他朝格朗泰爾的下巴伸出手去。格朗泰爾這時意識到自己下巴上顏料板結、一定十分滑稽,但他盯着安灼拉的手,卻不打算出聲制止……

“嘔!”伽弗洛什在他們身後大聲說。他把一個氣球投向牆壁,發出歡快的“啪”的一聲。安灼拉将手收了回去。

“我猜我應該去洗個澡。”格朗泰爾聳了聳肩膀說。

這就是他此時此刻對着鏡子清理胡子的原因了。
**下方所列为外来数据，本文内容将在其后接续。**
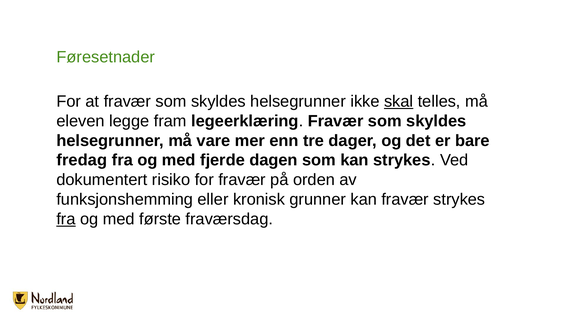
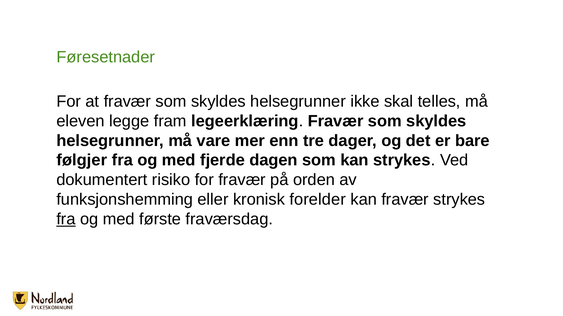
skal underline: present -> none
fredag: fredag -> følgjer
grunner: grunner -> forelder
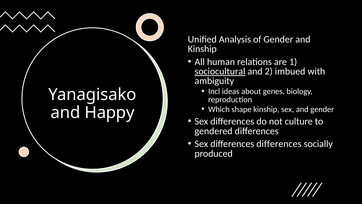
頭發上的顏料洗洗也就算了,但胡子——還不如全都刮掉。他洗完了澡,沖掉了下巴上的泡沫——鏡子裏的臉此刻只覆蓋着一層淺色的胡茬,由于最近一周被迫的遠離酒精和規律作息,連眼袋和黑眼圈似乎都收斂了自己。這副模樣讓格朗泰爾自己都愣了愣:這張臉看上去和他年輕時一樣熟悉,但是對于如今的他又有點過分陌生了。“安灼拉對你是有好影響的”——他想起了古費拉克的話。也許是的。也許事情在變好。他看着鏡子裏的臉,似乎又瞥見了一絲他年輕時無所畏懼、充滿熱情的日子。也許事情是在變好。

他把毛巾挂在脖子上,走下了樓梯。這時已經到了中午,愛潘妮如約而至,正站在門廊處和安灼拉說些什麽。伽弗洛什站在她旁邊,身上還是五彩斑斓。看到格朗泰爾下樓,他朝他做了個鬼臉。聽到樓梯的吱呀聲,安灼拉也擡起頭來。

他的藍眼睛猛地睜大了。

“格朗泰爾!”愛潘妮驚叫道,“瞧你這幅樣子!你這混球——這簡直像你還是個學生的時候了。”

“我就說了,我保養的還不賴。”格朗泰爾打趣道。他走下了樓,同時意識到安灼拉不知為什麽一直在盯着自己,那眼神甚至讓他都不自在了起來。他奇怪地看了安灼拉一眼,後者卻像被按了暫停鍵一樣,只是定定地看着他。

“少沾沾自喜了。”愛潘妮笑着說,“你也就還過得去吧。”她彎腰拉起伽弗洛什的手,“我還得謝謝你把伽弗洛什扔進顏料桶裏泡了呢。你以為都是誰在洗他的衣服?”

“你相信嗎?我是被伽弗洛什挾持這麽幹的。”格朗泰爾說道。

“少貧嘴了。”愛潘妮說,“好了,格朗泰爾。我得帶他走了。”

“謝天謝地,你救了我。”格朗泰爾笑着說。

“去你的。”愛潘妮說,“謝謝你幫我看着他。還有你,謝謝你,安灼拉。”她轉向一邊站着的金發青年,“我之後會聯系你的。”

“什麽?……噢。當然。”安灼拉說。他如夢初醒,這才把那副奇怪的目光從格朗泰爾身上收了回去。

愛潘妮點了點頭。她和格朗泰爾擁抱了一下,簡單告別後便帶着伽弗洛什離開了。

“她之後聯系你?”格朗泰爾把門關上,有點奇怪地轉向安灼拉,“你們在醞釀什麽陰謀詭計?”

安灼拉看着他——又很快把視線移開了。他表現得像是擔心格朗泰爾光滑的下巴把他的眼睛黏住似的。

“沒什麽。”他簡短地說。

這整個周末帶來的奇妙和愉快在周一早上被一個電話結束了。

“格朗泰爾?你還沒起床麽?”古費拉克在聽筒那邊喊道,“快點,去法院一趟。臨時庭前會議,瓦讓案申請增加證人了。”

“什麽?”格朗泰爾揉着眼睛咕哝道。

“是安灼拉。他已經在法院了。”古費拉克說,“安灼拉申請增加證人。”

“什麽?”格朗泰爾說道,猛地從床上坐了起來。除了冉·瓦讓和珂賽特,安灼拉還能有什麽證人?“新證人是誰?”

古費拉克嘆了口氣。

“那原本是你的證人。”他說,似乎也搞不明白發生了什麽,“是愛潘妮,愛潘妮·德納第。”